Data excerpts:
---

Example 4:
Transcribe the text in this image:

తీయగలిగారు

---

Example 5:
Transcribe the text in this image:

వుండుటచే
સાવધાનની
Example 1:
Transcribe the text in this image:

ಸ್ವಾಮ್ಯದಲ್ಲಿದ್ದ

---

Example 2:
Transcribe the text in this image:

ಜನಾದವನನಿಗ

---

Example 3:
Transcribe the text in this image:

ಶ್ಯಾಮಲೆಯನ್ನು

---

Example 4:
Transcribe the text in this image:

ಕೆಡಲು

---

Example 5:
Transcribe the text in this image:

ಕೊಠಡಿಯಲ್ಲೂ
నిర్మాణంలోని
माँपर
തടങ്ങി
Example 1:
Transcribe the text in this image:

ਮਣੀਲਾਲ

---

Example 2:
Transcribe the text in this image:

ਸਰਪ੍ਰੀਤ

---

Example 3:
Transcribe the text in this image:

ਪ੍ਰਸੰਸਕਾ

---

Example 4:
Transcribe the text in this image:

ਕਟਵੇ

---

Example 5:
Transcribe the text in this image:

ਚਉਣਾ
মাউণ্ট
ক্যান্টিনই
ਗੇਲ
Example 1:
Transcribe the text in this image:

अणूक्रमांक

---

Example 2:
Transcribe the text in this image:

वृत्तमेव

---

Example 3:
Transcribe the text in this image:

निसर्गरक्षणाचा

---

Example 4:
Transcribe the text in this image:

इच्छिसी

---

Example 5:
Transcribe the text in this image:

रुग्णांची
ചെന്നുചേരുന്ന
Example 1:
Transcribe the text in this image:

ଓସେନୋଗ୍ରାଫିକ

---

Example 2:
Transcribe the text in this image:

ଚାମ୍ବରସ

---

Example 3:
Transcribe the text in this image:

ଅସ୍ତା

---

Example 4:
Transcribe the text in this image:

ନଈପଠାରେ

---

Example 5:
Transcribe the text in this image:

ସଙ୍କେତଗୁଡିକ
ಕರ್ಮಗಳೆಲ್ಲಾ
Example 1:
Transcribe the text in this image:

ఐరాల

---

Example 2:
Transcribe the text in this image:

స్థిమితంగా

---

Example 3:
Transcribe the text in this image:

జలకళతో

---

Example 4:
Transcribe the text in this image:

> [Activity]:
Could you print every record above exactly as it appears?

> [Task answer]:
---

Example 4:
Transcribe the text in this image:

తీయగలిగారు

---

Example 5:
Transcribe the text in this image:

వుండుటచే
સાવધાનની
Example 1:
Transcribe the text in this image:

ಸ್ವಾಮ್ಯದಲ್ಲಿದ್ದ

---

Example 2:
Transcribe the text in this image:

ಜನಾದವನನಿಗ

---

Example 3:
Transcribe the text in this image:

ಶ್ಯಾಮಲೆಯನ್ನು

---

Example 4:
Transcribe the text in this image:

ಕೆಡಲು

---

Example 5:
Transcribe the text in this image:

ಕೊಠಡಿಯಲ್ಲೂ
నిర్మాణంలోని
माँपर
തടങ്ങി
Example 1:
Transcribe the text in this image:

ਮਣੀਲਾਲ

---

Example 2:
Transcribe the text in this image:

ਸਰਪ੍ਰੀਤ

---

Example 3:
Transcribe the text in this image:

ਪ੍ਰਸੰਸਕਾ

---

Example 4:
Transcribe the text in this image:

ਕਟਵੇ

---

Example 5:
Transcribe the text in this image:

ਚਉਣਾ
মাউণ্ট
ক্যান্টিনই
ਗੇਲ
Example 1:
Transcribe the text in this image:

अणूक्रमांक

---

Example 2:
Transcribe the text in this image:

वृत्तमेव

---

Example 3:
Transcribe the text in this image:

निसर्गरक्षणाचा

---

Example 4:
Transcribe the text in this image:

इच्छिसी

---

Example 5:
Transcribe the text in this image:

रुग्णांची
ചെന്നുചേരുന്ന
Example 1:
Transcribe the text in this image:

ଓସେନୋଗ୍ରାଫିକ

---

Example 2:
Transcribe the text in this image:

ଚାମ୍ବରସ

---

Example 3:
Transcribe the text in this image:

ଅସ୍ତା

---

Example 4:
Transcribe the text in this image:

ନଈପଠାରେ

---

Example 5:
Transcribe the text in this image:

ସଙ୍କେତଗୁଡିକ
ಕರ್ಮಗಳೆಲ್ಲಾ
Example 1:
Transcribe the text in this image:

ఐరాల

---

Example 2:
Transcribe the text in this image:

స్థిమితంగా

---

Example 3:
Transcribe the text in this image:

జలకళతో

---

Example 4:
Transcribe the text in this image:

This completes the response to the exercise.